The pre-season consensus was unanimous to a man on this one. Not a single, solitary one of the Turkey’s Distinguished Panel of Experts believed that the Nittany Lions would escape this one with a win. Is there a shred of optimism out there? If so, I want to hear about it. I see this one getting ugly fast, maybe not last-year-ugly, but ugly enough. Penn State has scored only two touchdowns in Big Ten/Fourteen play thus far, and those were against less than credible defenses. They will not improve that total this week. Ohio State is a 13.5 point favorite, with an over/under of 52, suggesting a 34-18 game or thereabouts. It’s hard to think that one could lose betting on PSU and taking the points, but based on what I’ve seen so far, I wouldn’t touch that bet with a fork! How can this offense score 18 points without spiking the Buckeye’s drinking fountain with LSD or something. (Then, you’d sure as hell get that dullard look.) Ohio State 48, Penn State 6. Take the over, and it won’t be because of PSU’s offensive production, either.

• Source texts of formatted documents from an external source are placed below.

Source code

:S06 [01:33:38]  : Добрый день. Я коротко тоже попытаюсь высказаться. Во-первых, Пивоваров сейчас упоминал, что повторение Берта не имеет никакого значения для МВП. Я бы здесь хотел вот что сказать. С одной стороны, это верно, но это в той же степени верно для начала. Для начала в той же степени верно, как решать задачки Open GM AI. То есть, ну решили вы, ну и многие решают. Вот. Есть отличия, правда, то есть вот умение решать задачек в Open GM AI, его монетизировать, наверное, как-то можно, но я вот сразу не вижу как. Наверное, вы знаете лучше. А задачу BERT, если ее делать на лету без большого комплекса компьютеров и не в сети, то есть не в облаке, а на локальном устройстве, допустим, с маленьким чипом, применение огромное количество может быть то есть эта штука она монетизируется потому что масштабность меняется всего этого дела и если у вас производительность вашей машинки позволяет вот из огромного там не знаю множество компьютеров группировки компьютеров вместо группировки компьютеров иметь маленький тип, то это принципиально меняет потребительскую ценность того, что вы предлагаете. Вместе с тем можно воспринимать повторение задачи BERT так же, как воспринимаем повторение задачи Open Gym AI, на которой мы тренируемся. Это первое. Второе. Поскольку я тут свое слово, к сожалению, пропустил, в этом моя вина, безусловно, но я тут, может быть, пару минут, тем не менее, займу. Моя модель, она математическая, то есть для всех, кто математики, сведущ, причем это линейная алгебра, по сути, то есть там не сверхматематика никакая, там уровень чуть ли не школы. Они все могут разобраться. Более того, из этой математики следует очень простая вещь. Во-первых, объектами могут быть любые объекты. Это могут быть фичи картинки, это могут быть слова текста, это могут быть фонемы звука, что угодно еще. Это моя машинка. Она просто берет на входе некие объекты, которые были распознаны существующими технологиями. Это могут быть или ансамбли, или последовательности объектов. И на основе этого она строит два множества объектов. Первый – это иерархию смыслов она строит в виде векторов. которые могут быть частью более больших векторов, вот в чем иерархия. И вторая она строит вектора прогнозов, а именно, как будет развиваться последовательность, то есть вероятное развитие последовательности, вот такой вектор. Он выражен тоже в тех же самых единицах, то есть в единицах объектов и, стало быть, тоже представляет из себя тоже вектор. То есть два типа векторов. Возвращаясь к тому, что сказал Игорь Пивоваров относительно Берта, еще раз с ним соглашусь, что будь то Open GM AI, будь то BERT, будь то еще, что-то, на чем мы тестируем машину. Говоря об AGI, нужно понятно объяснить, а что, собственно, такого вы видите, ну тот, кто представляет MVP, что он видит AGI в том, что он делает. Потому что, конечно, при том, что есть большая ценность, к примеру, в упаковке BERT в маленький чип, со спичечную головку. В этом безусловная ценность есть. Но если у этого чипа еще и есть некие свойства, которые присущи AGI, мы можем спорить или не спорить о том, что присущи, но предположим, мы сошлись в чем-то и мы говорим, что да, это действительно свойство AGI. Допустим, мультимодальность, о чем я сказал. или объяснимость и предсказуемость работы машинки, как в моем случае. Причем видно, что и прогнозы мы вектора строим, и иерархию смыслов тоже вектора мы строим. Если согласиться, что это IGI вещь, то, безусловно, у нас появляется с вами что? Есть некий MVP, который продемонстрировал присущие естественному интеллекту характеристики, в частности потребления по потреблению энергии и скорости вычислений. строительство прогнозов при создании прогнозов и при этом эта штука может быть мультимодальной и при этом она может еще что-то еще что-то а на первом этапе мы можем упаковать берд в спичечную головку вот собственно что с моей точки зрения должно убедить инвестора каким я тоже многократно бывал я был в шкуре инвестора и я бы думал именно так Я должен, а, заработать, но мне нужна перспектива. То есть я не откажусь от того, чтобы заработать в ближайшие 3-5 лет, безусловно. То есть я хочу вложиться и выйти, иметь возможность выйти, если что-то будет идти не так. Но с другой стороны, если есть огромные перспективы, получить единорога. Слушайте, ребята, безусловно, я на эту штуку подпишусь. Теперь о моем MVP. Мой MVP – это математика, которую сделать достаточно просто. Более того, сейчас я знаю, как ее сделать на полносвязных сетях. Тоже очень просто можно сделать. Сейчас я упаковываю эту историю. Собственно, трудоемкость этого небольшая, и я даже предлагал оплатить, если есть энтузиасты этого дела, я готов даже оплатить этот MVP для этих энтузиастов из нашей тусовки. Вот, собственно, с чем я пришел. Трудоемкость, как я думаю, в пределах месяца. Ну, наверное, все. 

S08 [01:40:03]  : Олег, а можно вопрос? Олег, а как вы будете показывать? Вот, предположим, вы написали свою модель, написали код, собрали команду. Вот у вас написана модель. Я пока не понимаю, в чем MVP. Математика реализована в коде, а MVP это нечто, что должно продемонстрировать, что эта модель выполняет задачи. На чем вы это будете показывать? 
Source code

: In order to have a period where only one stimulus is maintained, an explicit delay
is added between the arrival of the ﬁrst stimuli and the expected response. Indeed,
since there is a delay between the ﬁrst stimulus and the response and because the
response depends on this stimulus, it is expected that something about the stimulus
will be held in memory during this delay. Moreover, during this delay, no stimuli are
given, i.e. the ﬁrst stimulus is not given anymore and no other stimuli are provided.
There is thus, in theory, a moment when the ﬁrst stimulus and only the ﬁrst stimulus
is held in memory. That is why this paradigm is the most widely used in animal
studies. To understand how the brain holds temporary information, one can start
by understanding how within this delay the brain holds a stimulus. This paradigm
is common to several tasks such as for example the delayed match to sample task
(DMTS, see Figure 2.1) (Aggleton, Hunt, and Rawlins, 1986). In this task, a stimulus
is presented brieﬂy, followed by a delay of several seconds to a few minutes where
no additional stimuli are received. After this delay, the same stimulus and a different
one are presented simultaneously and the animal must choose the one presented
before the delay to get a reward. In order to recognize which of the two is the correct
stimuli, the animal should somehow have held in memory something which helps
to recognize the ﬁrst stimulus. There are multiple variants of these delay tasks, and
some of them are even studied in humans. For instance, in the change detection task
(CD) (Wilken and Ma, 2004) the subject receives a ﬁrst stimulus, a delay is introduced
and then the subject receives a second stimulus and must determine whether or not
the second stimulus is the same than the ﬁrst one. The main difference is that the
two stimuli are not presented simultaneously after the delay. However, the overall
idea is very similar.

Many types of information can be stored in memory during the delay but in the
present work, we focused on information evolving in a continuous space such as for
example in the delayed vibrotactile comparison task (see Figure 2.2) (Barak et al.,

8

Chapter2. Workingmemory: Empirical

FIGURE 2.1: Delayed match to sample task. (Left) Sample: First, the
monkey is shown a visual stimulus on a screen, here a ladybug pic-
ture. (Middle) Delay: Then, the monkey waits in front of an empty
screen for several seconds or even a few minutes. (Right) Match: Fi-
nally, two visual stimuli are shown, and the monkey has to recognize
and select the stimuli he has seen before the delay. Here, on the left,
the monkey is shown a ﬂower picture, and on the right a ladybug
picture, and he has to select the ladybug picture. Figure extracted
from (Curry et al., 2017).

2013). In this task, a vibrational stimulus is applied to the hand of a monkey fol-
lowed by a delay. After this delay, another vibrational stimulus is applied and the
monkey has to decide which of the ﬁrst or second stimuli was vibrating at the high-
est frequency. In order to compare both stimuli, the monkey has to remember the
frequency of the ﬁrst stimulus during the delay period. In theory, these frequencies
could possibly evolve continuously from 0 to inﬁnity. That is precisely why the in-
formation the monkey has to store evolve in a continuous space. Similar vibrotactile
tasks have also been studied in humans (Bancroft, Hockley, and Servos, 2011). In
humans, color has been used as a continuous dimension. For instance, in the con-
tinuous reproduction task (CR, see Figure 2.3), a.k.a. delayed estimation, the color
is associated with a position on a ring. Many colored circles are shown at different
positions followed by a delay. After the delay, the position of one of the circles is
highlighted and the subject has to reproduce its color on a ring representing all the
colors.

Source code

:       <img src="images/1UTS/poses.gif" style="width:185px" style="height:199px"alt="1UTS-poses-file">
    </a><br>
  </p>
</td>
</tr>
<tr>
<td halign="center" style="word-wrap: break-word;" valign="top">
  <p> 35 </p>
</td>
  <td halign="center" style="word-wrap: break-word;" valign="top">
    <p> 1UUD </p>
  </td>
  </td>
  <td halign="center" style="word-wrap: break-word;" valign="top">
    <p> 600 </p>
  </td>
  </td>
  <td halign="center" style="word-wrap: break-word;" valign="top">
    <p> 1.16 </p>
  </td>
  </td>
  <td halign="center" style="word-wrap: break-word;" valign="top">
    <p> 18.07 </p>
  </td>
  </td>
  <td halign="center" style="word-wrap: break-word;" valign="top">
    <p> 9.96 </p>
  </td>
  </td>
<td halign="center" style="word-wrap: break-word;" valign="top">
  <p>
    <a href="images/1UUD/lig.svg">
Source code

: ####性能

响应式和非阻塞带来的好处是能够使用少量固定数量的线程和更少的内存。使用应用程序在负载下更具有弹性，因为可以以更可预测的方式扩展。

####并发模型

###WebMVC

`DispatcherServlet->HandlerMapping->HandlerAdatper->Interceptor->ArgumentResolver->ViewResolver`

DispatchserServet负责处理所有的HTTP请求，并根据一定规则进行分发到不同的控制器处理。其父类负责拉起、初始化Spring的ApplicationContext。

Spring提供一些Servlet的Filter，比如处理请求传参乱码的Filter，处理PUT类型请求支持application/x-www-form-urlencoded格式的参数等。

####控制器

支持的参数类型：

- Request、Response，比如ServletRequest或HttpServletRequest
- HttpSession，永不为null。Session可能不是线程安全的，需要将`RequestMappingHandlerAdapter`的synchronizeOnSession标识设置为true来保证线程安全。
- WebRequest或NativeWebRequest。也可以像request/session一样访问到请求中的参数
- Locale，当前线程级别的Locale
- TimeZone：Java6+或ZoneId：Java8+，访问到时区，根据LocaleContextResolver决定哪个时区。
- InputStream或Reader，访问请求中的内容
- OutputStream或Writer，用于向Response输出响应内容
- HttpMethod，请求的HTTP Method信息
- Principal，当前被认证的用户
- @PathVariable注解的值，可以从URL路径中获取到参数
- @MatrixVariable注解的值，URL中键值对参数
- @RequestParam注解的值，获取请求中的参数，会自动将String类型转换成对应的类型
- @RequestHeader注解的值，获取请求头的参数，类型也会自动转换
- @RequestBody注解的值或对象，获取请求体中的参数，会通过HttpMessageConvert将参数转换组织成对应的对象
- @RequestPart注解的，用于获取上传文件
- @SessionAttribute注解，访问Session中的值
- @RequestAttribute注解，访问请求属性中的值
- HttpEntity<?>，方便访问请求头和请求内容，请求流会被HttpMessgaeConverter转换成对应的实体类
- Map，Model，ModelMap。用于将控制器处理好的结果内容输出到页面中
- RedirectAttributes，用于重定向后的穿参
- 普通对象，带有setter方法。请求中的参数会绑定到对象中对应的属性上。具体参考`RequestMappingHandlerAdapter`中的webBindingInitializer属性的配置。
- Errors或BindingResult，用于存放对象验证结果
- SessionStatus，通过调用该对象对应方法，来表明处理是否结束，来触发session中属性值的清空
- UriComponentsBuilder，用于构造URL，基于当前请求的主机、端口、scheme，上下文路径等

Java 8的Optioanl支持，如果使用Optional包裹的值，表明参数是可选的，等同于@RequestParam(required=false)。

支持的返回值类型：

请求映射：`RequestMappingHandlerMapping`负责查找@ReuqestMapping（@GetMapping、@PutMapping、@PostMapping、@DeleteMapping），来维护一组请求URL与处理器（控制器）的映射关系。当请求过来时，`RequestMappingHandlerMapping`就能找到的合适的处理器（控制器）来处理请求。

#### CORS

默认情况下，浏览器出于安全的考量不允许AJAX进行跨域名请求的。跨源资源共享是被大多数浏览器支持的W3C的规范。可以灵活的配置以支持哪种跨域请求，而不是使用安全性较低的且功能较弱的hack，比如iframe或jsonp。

I’ll be back sometime with my post-game synopsis, in which I’ll either be wiping egg off my face or more likely, expressing some disdainfully prosaic thoughts.
______
*The title for this week’s tilt (tilt title — type that 10 times real fast) is an obscure reference to a texted retort Artificially Sweetened sent to me that AT&T repeated about 200 times, like it got stuck in the network and couldn’t get flushed out. I had made a snide comment relating to a TV promo involving Scarlett Johanson as we were watching TV together via Slingbox link. AS’s response was delayed, as AT&T is frequently wont to do with our texts. When it eventually came through, everything she sent for a while was translated by the network to “Who is Scarlet?” It was at first frustrating, then annoying, and finally very amusing. So the theme this week is, “Who is Scarlet?”
You didn’t really need to know that.